Action item
Your task is to gather the lines below that hold the string "kampioen".

Records supplied
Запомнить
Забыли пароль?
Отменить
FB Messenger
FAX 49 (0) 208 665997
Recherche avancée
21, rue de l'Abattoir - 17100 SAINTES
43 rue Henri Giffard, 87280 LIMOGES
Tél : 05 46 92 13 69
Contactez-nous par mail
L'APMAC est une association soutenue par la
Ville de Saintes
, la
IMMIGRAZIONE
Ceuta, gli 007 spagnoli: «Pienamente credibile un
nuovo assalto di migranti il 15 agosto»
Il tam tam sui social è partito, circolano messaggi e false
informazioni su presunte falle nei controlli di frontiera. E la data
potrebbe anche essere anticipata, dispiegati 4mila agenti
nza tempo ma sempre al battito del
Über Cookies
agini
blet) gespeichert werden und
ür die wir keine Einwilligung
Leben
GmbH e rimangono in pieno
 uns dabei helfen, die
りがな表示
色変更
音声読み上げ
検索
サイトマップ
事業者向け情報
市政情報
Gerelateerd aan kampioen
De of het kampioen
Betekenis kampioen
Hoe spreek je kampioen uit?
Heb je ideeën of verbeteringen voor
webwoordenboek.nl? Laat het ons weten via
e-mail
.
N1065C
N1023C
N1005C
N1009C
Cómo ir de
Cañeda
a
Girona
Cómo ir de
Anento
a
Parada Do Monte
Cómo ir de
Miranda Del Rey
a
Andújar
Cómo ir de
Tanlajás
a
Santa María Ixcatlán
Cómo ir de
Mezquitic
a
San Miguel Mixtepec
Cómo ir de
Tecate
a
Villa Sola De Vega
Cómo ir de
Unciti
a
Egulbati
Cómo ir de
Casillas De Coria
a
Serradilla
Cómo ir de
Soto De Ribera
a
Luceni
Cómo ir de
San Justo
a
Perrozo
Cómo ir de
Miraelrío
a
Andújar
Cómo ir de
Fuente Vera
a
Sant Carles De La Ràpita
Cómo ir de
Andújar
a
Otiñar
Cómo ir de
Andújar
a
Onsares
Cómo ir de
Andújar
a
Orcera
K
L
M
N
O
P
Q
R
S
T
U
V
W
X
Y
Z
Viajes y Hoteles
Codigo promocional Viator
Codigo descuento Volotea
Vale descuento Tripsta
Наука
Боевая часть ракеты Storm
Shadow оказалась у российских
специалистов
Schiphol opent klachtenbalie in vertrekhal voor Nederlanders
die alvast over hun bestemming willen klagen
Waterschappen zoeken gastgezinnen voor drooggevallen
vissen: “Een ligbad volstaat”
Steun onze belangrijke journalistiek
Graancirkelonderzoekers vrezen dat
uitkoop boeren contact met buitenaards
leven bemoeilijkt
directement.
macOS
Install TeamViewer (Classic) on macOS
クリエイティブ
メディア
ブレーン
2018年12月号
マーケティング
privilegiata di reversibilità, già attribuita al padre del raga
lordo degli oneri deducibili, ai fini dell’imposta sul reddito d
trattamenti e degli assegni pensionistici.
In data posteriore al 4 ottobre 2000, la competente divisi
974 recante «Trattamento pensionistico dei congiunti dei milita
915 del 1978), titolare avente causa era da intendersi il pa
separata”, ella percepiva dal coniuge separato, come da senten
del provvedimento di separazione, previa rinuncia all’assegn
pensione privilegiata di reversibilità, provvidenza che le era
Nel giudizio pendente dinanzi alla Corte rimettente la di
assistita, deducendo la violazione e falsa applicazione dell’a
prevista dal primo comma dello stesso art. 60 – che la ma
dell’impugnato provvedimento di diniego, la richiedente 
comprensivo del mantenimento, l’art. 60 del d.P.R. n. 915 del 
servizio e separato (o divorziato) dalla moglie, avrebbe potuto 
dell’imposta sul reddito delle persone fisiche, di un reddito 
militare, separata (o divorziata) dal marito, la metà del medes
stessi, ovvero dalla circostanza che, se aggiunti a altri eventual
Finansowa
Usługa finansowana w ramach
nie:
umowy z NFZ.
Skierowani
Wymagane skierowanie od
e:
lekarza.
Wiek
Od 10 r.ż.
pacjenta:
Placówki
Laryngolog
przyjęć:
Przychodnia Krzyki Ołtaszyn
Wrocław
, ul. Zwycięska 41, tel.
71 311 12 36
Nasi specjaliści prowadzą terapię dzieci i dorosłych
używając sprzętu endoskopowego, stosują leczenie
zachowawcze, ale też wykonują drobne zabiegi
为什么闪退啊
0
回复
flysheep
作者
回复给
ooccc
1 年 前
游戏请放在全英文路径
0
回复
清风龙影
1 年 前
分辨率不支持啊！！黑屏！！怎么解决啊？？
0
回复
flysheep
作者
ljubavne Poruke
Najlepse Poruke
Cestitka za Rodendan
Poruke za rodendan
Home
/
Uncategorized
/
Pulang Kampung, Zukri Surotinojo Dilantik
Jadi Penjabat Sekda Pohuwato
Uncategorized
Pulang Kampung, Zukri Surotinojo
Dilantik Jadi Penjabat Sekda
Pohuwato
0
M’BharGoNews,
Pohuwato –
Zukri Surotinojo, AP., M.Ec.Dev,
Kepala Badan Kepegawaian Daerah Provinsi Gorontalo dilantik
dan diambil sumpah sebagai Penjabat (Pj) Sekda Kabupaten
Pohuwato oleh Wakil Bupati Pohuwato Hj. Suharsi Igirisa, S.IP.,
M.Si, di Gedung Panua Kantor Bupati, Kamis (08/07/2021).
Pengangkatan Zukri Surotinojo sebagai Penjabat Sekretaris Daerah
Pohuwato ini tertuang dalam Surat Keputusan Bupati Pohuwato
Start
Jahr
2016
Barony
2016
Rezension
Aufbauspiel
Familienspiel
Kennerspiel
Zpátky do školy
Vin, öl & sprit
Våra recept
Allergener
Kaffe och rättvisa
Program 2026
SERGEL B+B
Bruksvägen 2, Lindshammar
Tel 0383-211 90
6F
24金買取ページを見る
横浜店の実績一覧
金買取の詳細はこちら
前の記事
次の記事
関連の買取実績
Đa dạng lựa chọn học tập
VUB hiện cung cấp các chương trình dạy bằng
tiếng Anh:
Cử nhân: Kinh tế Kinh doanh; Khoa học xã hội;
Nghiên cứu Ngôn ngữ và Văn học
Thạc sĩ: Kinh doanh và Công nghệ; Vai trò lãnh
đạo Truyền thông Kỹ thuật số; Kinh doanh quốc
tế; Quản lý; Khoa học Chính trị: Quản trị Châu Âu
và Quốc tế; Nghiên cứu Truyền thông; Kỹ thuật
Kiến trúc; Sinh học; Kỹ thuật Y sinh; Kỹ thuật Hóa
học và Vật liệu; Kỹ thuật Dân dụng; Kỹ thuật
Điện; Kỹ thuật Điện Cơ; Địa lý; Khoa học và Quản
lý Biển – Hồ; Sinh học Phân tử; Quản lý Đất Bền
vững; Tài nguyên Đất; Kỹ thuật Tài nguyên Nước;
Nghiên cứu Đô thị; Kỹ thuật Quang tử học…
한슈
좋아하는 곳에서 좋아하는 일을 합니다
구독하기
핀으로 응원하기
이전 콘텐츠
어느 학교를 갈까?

Solution to this exercise
Gerelateerd aan kampioen
De of het kampioen
Betekenis kampioen
Hoe spreek je kampioen uit?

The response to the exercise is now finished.